Si bien estamos sumergidos en la mayor crisis ambiental de la historia del planeta, también se puede apreciar, producto de la misma, como el tema está presente en todos los ámbitos, desde el orden gubernamental hasta las manifestaciones espontáneas en las calles, pasando por las empresas y las instituciones educativas. No siempre fue así, no siempre nos importó cuidar el agua y realizar acciones para su preservación y calidad.  Nuestra generación, la que desarrolló la consciencia ambiental cuando ya habíamos desatado la crisis, no tenía ni la menor idea del daño que causaba.

La contaminación del agua de lagos y ríos fue producto de nuestro accionar derramando allí los desechos, las aguas residuales, productos químicos, vertidos industriales y petroleros, asimismo lo ocasionado por el crecimiento demográfico, la deforestación, el uso de pesticidas en agricultura con el objeto de maximizar la recolección y evitar el daño provocado por insectos.

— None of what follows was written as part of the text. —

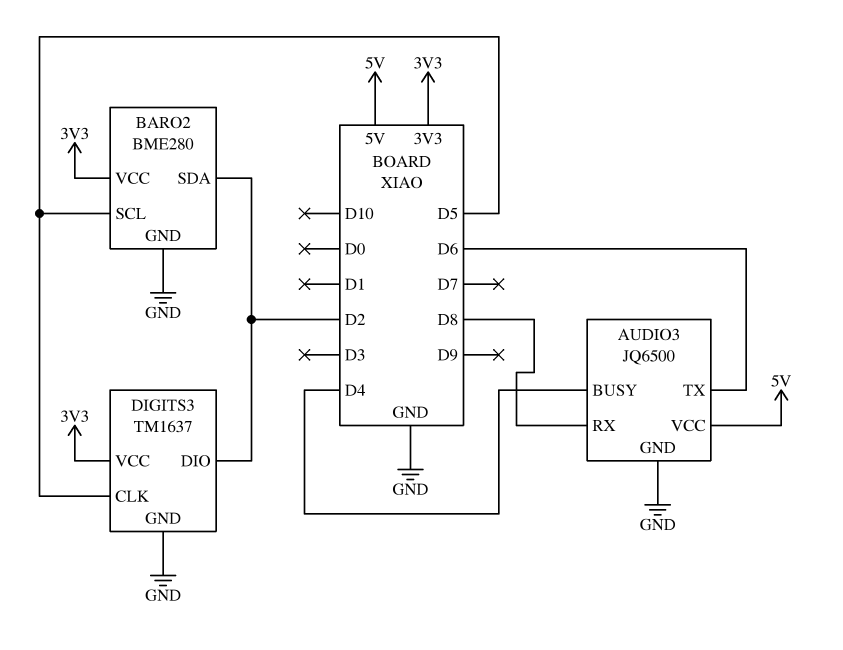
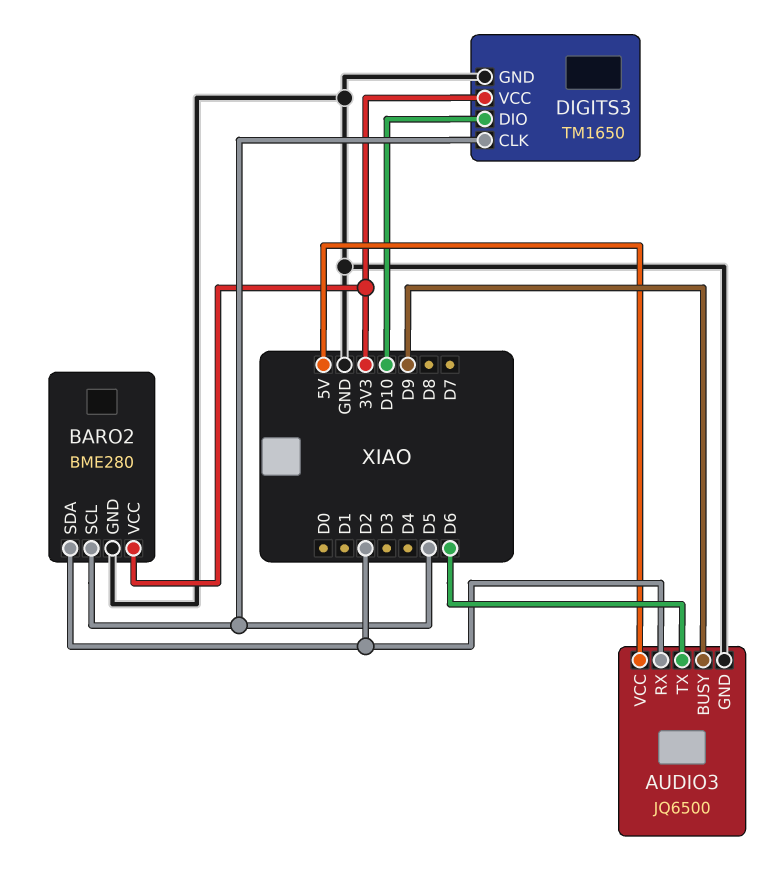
AUDIO3 pin BUSY: D4 -> D9
AUDIO3 pin RX: D8 -> D2
DIGITS3: TM1637 -> TM1650
DIGITS3 pin DIO: D2 -> D10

El valor que le dábamos al ecosistema se resume en nuestras acciones cuando niños: prendíamos fuego a los sitios baldíos, arrojábamos basura a la calle sin ningún tipo de reparo y hasta nos reuníamos con amigos a pegarle con la honda a los pájaros, esa era una actividad normalizada y parte de los juegos recreativos de la época. Qué ironía cruel, ahora vegetariana desde hace años y de pequeña lastimaba pajaritos. Y así crecimos, sin consciencia del perjuicio.  

El postmodernismo no ha hecho más que exacerbar los daños, pero también nos ha vuelto sujetos egoístas, egoístas con el planeta y egoístas con el otro, nos pasamos la vida mirando hacia nuestro propio ombligo, sólo interesados por aquellas personas con las que formamos un entramado vincular; el resto, no sólo no nos importa sino que realmente creemos que no debemos involucrarnos para no invadir sus espacios personales, digamos que estamos convencidos de hacerles un favor dejándolos solos, qué manera tan lineal de justificar el ensimismamiento que nos acapara.

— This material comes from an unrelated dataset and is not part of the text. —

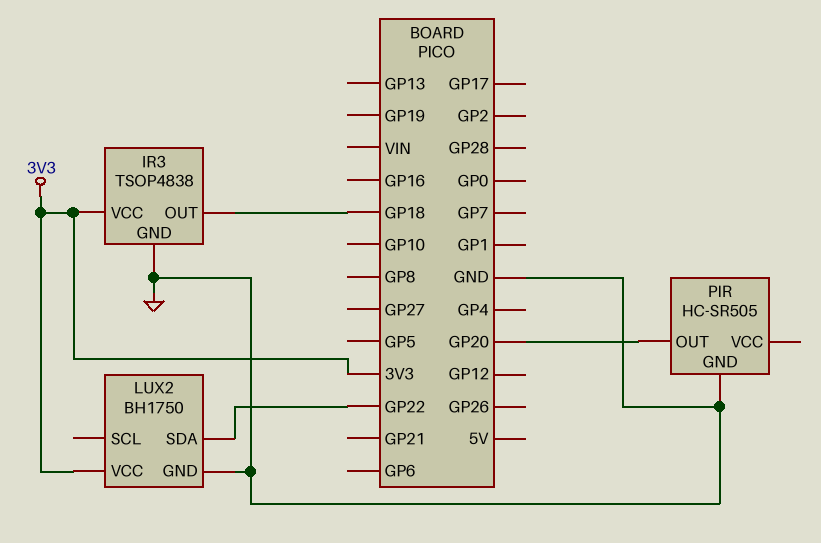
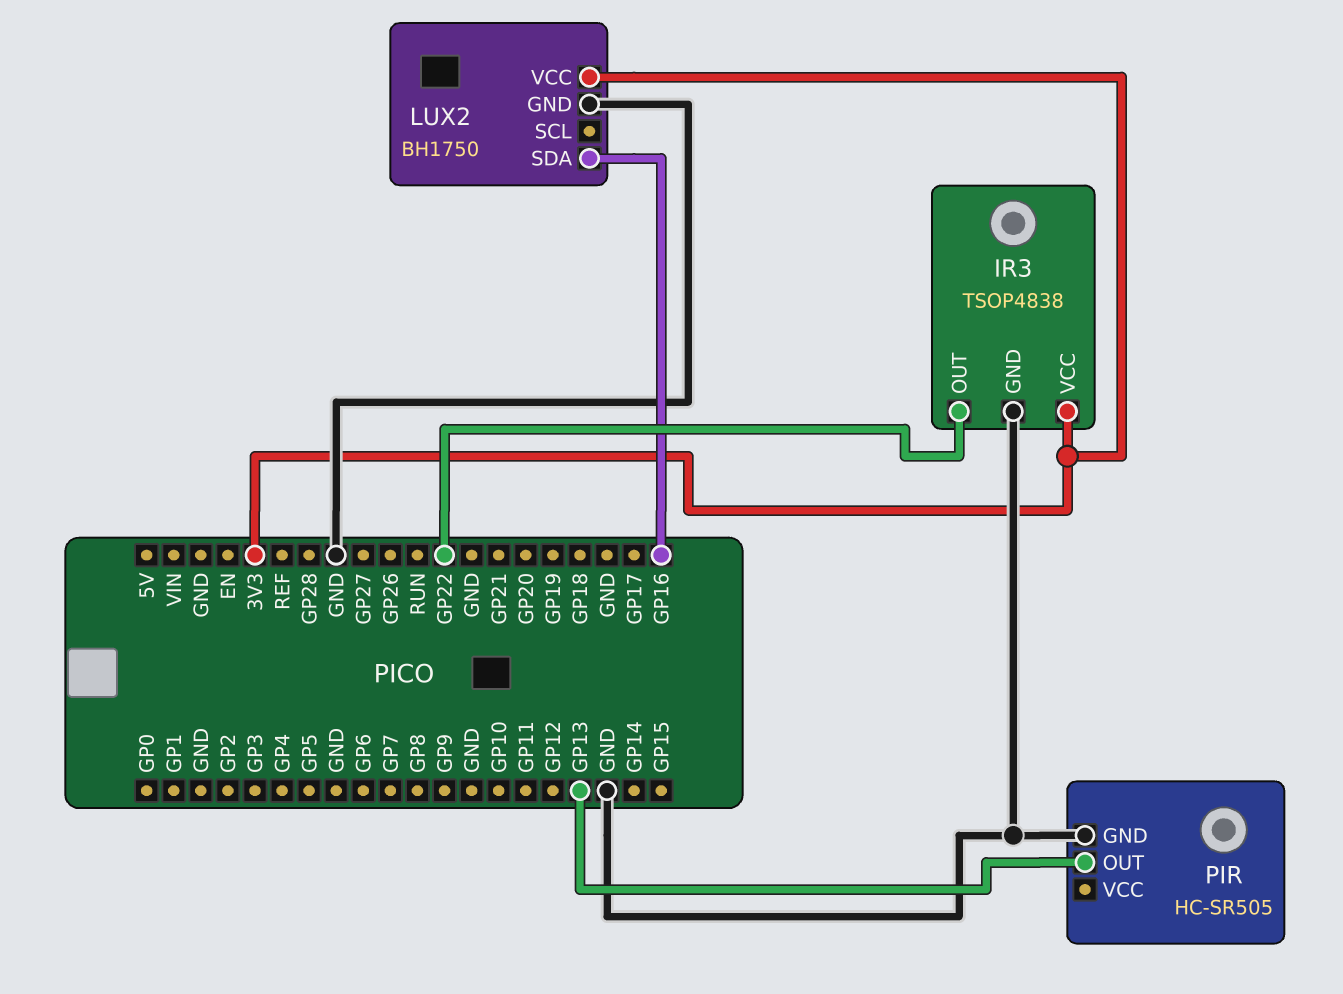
IR3 pin OUT: GP18 -> GP22
LUX2 pin SDA: GP22 -> GP16
PIR pin OUT: GP20 -> GP13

El estilo de vida competitivo que impone el sistema económico logra que nos resulte mucho más cómodo quedarnos con nuestro punto de vista, sin tener que consensuar, sin tener que mirarnos en el espejo que el otro nos refleja, no vaya a ser que descubramos algo que no nos guste de nosotros mismos. Esa vorágine de narcisismo se expresa en la conciencia ambiental, cada uno de nosotros hace pequeñas o grandes acciones para revertir la crisis ecológica, más no alcanza si no aunamos esfuerzos, si no orientamos las políticas ambientales con la misma direccionalidad. La intolerancia a las diferencias es tan pronunciada que nos volvemos dogmáticos. Todos preocupados por el medio ambiente, pero construimos poco: el vegano pelea con el vegetariano, el vegetariano con el omnívoro; no hay nada más triste e innecesario que un vegetariano tratando de convencer a un omnívoro de que deje de comer animales. 

Esto no es una guerra de vegetarianos contra omnívoros, ni de veganos contra vegetarianos, festejemos que, en mayor o menor medida tenemos la posibilidad de elegir qué comer y compartamos las diferentes maneras de pensar y concebir la ecología, participemos comunitariamente sin fundamentalismos ni fanatismo que lo único que generan es mayor distancia entre unos y otros, luchemos todos por lo mismo, por un medio ambiente sano, por el respeto a los bosques nativos, por el cuidado del agua así como lo ha hecho el pueblo mendocino que nos ha dado una gran lección de lucha y movimiento social, integrando sus fuerzas, dejando de lado el egoísmo para que emerja el bien común.